- **STUDY MATERIAL**:
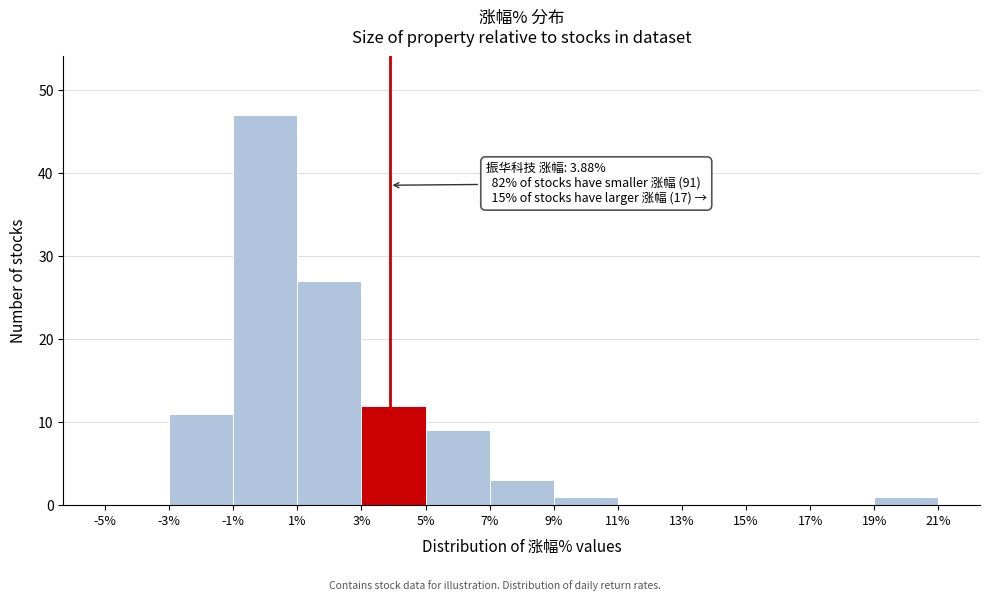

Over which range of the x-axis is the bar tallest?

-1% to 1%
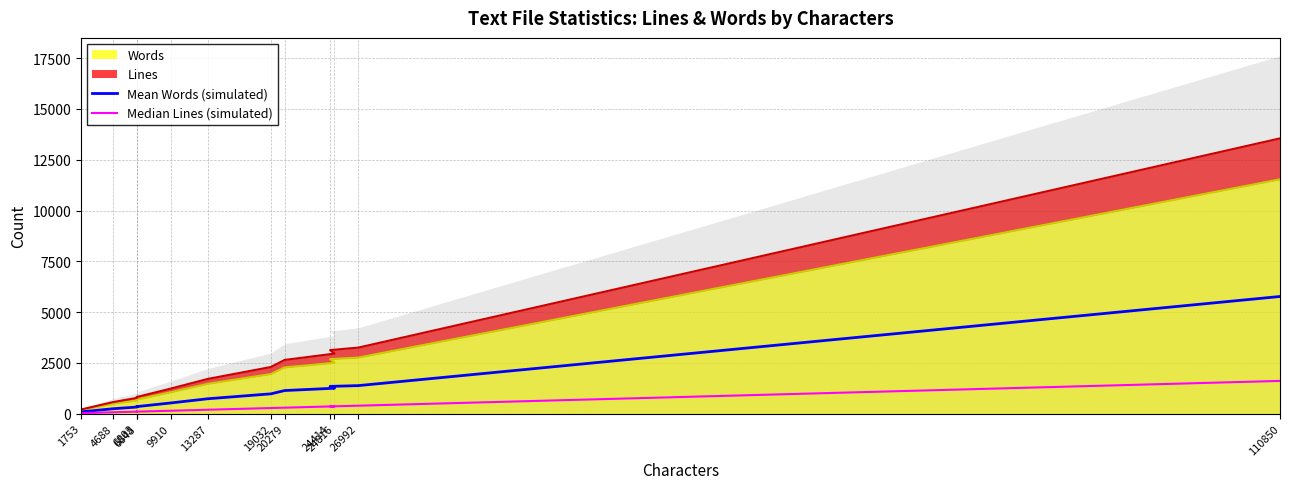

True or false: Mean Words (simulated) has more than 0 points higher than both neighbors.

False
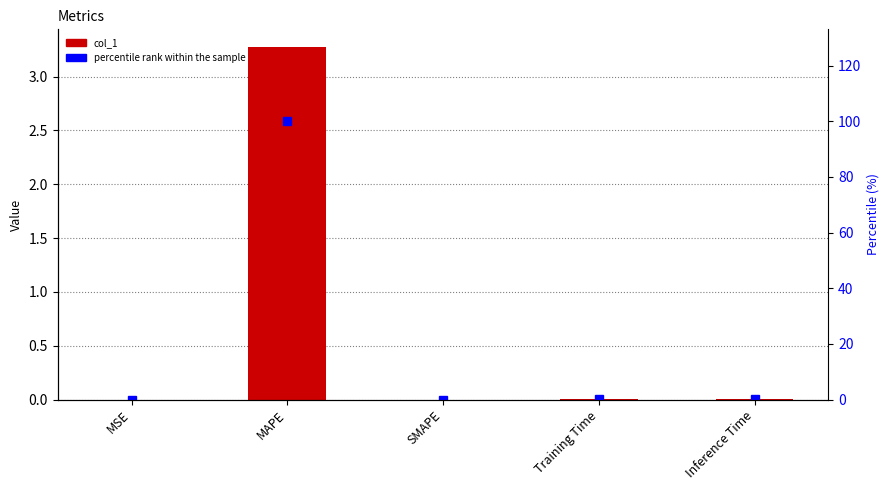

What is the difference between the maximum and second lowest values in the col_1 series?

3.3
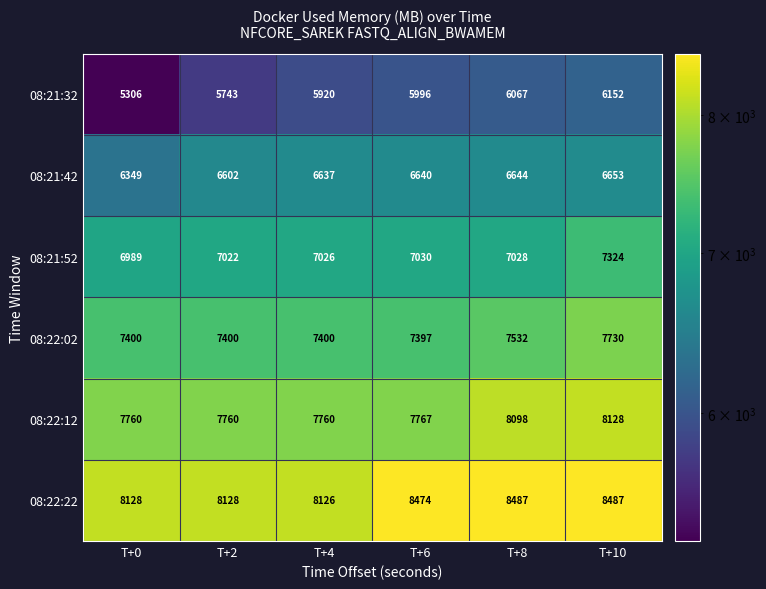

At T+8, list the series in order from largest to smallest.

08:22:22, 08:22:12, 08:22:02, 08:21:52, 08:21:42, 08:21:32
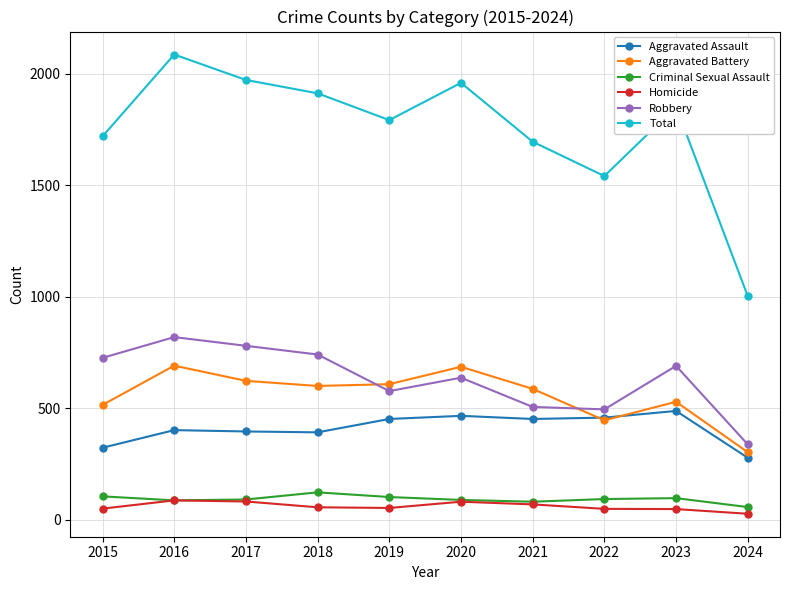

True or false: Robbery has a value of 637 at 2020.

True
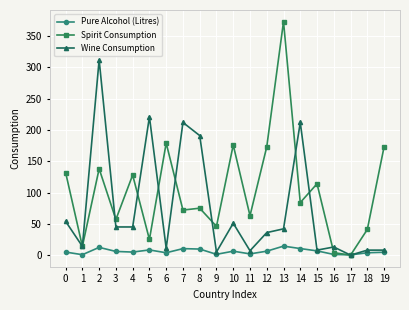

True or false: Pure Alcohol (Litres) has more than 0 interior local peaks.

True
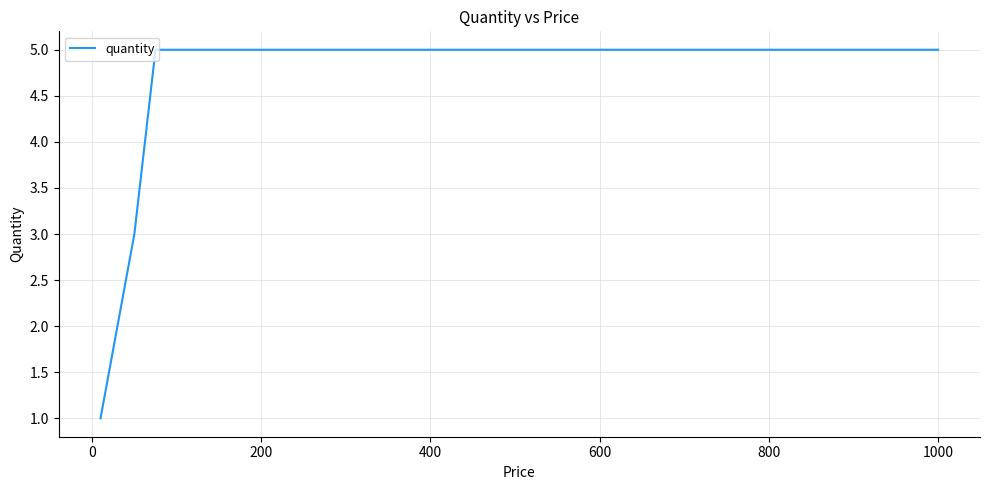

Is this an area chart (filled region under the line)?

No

- **TASK OBJECTIVE**: Reproduce every one of the records above word for word, omitting the pictures.

- **OUTPUT BELOW**:
Over which range of the x-axis is the bar tallest?

-1% to 1%

True or false: Mean Words (simulated) has more than 0 points higher than both neighbors.

False

What is the difference between the maximum and second lowest values in the col_1 series?

3.3

At T+8, list the series in order from largest to smallest.

08:22:22, 08:22:12, 08:22:02, 08:21:52, 08:21:42, 08:21:32

True or false: Robbery has a value of 637 at 2020.

True

True or false: Pure Alcohol (Litres) has more than 0 interior local peaks.

True

Is this an area chart (filled region under the line)?

No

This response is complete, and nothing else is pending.